- Born: 1761 Ackworth, England
- Died: 5 December 1824 (aged 62–63)
- Occupation: Physician

= Alexander Peter Buchan =

English physician

Alexander Peter Buchan (1761 – 5 December 1824) was an English medical doctor.

==Biography==
Buchan was born at Ackworth, near Pontefract, in 1764, being the son of Dr. William Buchan, author of ‘Domestic, Medicine’. He was educated at the high school and university of Edinburgh, studied anatomy and medicine also in London under the Hunters and Dr. George Fordyce, and proceeded to Leyden, where he graduated M.D. on 11 July 1793. Settling in London, he became physician to the Westminster Hospital in 1813, but resigned that office in 1818. He was re-elected in 1820, and died on 5 December 1824.

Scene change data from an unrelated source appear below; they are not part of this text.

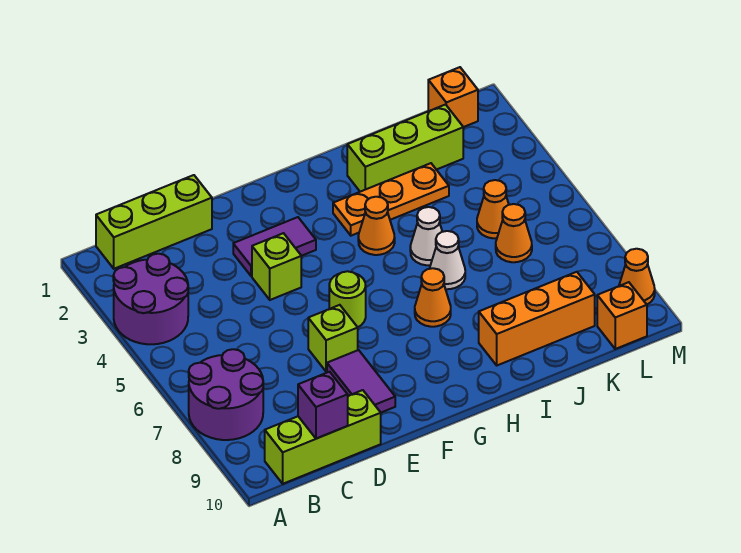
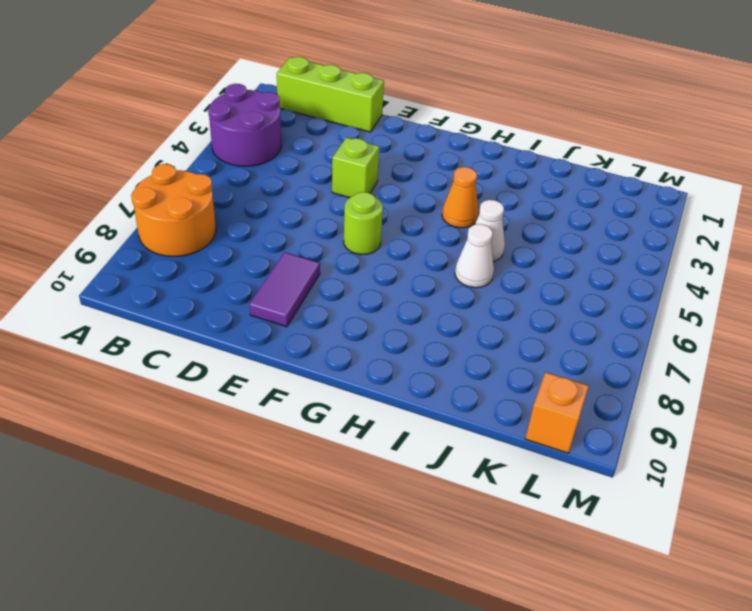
orange round brick A7:B8 level 1 -> purple round brick A7:B8 level 1
none -> lime brick B10:D10 level 1
none -> purple tile E3:F3 level 1
none -> lime brick E7 level 1

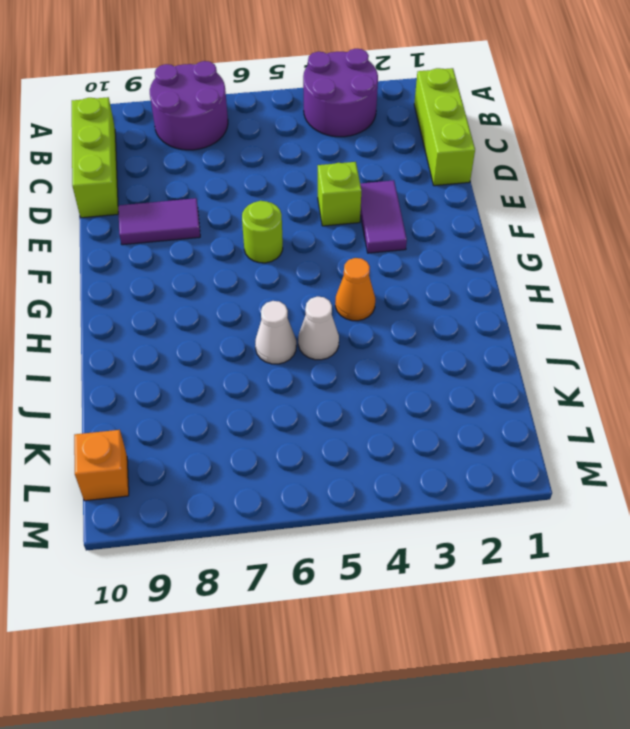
none -> lime brick E7 level 1
none -> orange plate H3:J3 level 1
none -> orange cone H7 level 1

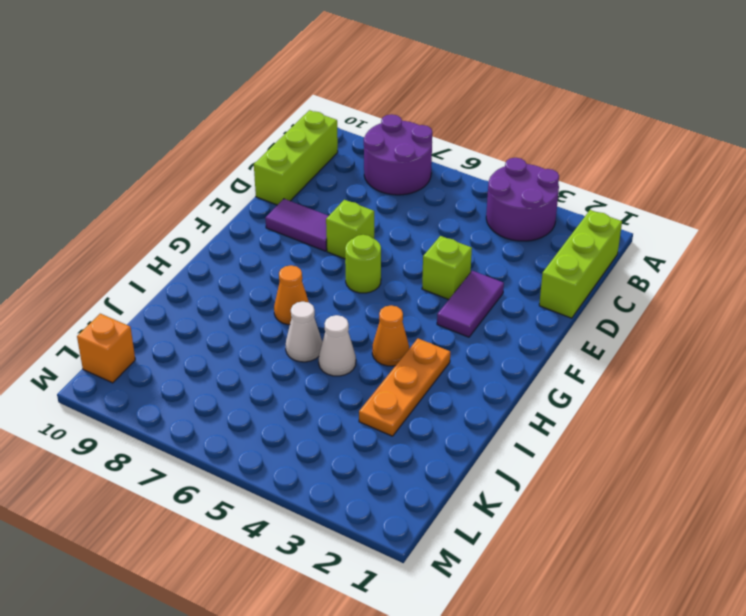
none -> lime brick I2:K2 level 1
none -> orange brick I9:K9 level 1
none -> orange cone K5 level 1

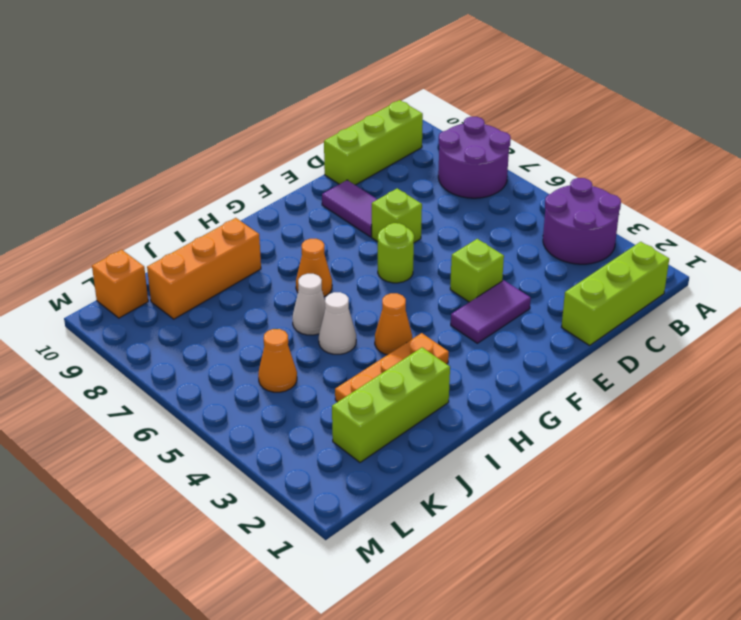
none -> orange cone K6 level 1
none -> orange brick L1 level 1
none -> orange cone M9 level 1

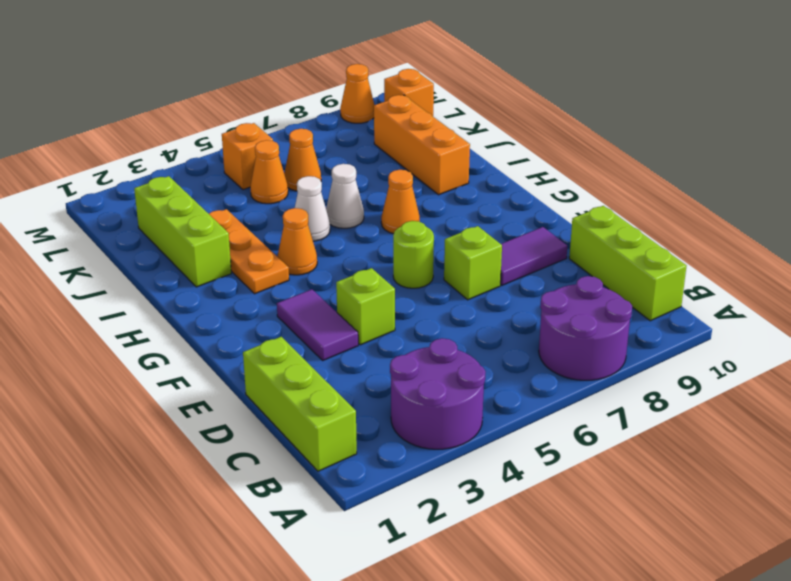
orange brick L5 level 1 -> orange brick L1 level 1
none -> purple brick C10 level 2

Buchan's works include ‘Enchiridion Syphiliticum,’ 1797; ‘Treatise on Sea Bathing, with Remarks on the Use of the Warm Bath,’ 1801; ‘Bionomia, or Opinions concerning Life and Health,’ 1811; ‘Symptomatology,’ 1824; besides a translation o Daubenton's ‘Observations on Indigestion,’ 1807; an edition of Dr. Armstrong's ‘Diseases of Children,’ 1808; and the twenty-first edition of his father's ‘Domestic Medicine,’ 1813.